The present invention relates to a method and an agent for the photometric detection and assay of hydroperoxides per se, or indirectly, of substances which react to liberate hydroperoxides, in liquids containing proteins.
The determination of hydroperoxides, in particular hydrogen peroxide, plays an important part in clinical chemistry. Many enzymatic substrate determinations are carried out with oxidases. For example, cholesterol is assayed with cholesterol oxidase; glucose is assayed with glucose oxidase; aminoacids are assayed with aminoacid oxidase; uric acid is assayed with uricase and the like. The hydrogen peroxide formed in amounts equimolar with those of the substance being assayed in these reactions, can be determined in a known manner electrochemically or photometrically. The electrochemical processes are disadvantageous because they require special apparatus and tend to be unreliable. Photometric methods of determination are preferred and more widely used.

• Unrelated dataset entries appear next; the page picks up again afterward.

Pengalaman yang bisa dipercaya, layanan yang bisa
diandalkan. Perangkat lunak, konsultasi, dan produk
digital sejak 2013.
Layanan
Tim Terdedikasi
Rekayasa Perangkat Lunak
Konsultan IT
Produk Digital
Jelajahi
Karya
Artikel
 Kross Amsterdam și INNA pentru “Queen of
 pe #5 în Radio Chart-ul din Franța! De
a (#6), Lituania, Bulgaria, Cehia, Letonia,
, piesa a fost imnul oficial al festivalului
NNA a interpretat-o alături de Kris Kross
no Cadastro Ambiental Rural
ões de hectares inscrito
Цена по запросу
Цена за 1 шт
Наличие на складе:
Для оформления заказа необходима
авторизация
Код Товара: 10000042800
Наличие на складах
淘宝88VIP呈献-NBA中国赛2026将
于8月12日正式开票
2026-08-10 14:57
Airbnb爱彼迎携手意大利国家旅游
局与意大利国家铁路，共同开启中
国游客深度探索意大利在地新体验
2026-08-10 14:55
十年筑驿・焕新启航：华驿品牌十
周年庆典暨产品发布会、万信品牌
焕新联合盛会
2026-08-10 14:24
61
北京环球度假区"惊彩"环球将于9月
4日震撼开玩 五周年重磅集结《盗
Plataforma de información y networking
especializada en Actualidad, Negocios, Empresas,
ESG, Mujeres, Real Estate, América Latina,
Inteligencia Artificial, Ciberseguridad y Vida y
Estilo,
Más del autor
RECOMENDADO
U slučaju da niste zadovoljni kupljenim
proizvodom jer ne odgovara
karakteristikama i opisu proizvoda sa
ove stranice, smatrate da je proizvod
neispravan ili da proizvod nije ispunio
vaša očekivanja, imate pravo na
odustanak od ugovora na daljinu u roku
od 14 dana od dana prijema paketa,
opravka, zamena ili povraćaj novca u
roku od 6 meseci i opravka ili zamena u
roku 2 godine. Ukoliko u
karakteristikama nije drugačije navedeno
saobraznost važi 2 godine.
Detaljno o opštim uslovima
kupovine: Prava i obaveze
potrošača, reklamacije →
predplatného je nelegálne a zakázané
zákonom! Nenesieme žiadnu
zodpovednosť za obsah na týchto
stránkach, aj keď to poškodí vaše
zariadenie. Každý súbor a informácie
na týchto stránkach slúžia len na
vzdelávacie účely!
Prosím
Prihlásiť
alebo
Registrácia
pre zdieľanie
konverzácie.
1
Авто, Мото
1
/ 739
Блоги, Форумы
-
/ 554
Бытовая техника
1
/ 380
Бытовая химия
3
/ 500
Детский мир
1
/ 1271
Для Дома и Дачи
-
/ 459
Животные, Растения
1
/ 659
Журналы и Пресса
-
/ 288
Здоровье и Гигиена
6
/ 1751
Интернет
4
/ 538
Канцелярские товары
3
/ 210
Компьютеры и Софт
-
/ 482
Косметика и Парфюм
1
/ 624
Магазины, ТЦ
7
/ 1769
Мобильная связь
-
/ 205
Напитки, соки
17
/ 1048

One of the most widely known photometric methods of determination is based on the oxidation of certain chromogens by hydrogen peroxide with the aid of a catalyst to produce a dyestuff whose presence is detected photometrically. Peroxidase and the systems, iodide/molybdate (German Auslegeschrift No. 1,284,124), iodide/vanadate (German Offenlegungsschrift No. 1,598,828) and iodide/tungstate (German Offenlegungsschrift No. 2,163,421) are known as such catalysts in connection with glucose determinations.
In another method of glucose determination (Anal. Chem. 34, 452 (1962)), the triiodide formed in the presence of the catalyst system iodide/molybdate, is directly measured photometrically without using a chromogen. This method has the advantage over the chromogen-based methods in that the high extinction coefficient of the triiodide (about 20 cm.sup.2 /.mu.M) can be utilized in the spectrophotometric determination, whereby high precision is achieved. At the same time, interference caused by concomitant colored substances in the sample is minimized. In addition, the reagent solution is very stable and can therefore be stored at room temperature, and the use of carcinogenic and cocarcinogenic chromogens can be avoided.
The decisive disadvantage of this method is that the body fluid samle to be investigated must be deproteinized beforehand because, otherwise, the coloration of the triiodide is not stable. However, the time-consuming deproteinization not only makes the determination more difficult, but in cases in which deproteinization is not possible, this requirement renders the otherwise advantageous method inapplicable. One such case is the determination of cholesterol in body fluids since the cholesterol is bound protein.